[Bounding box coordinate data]
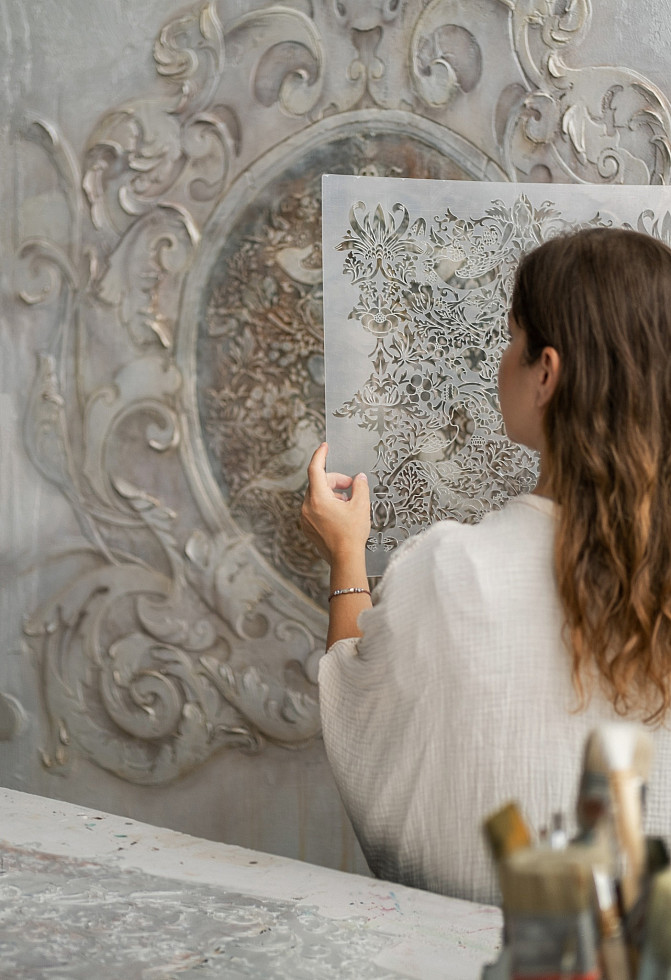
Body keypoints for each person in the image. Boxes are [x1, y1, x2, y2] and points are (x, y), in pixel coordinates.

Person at [301, 226, 671, 906]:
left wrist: (346, 553)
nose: (497, 360)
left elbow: (361, 723)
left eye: (510, 337)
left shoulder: (451, 573)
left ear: (546, 373)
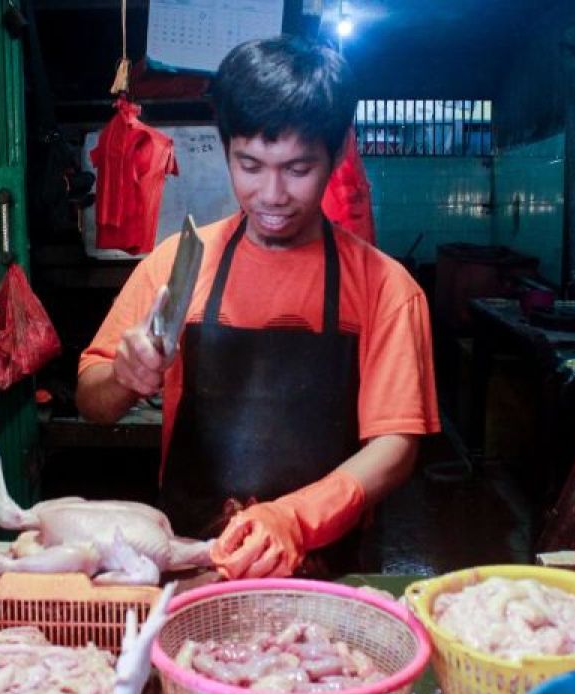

Exercise directions:
Without the pictures, restate all of the entries word for word.

Task result:
Body keypoints for each person in the image. Boxes are [x1, y1, x2, y2] and points are (x, y), in pixel coordinates.

Person at [301, 226, 671, 906]:
left wrist: (346, 553)
nose: (497, 360)
left elbow: (361, 723)
left eye: (510, 337)
left shoulder: (451, 573)
left ear: (546, 373)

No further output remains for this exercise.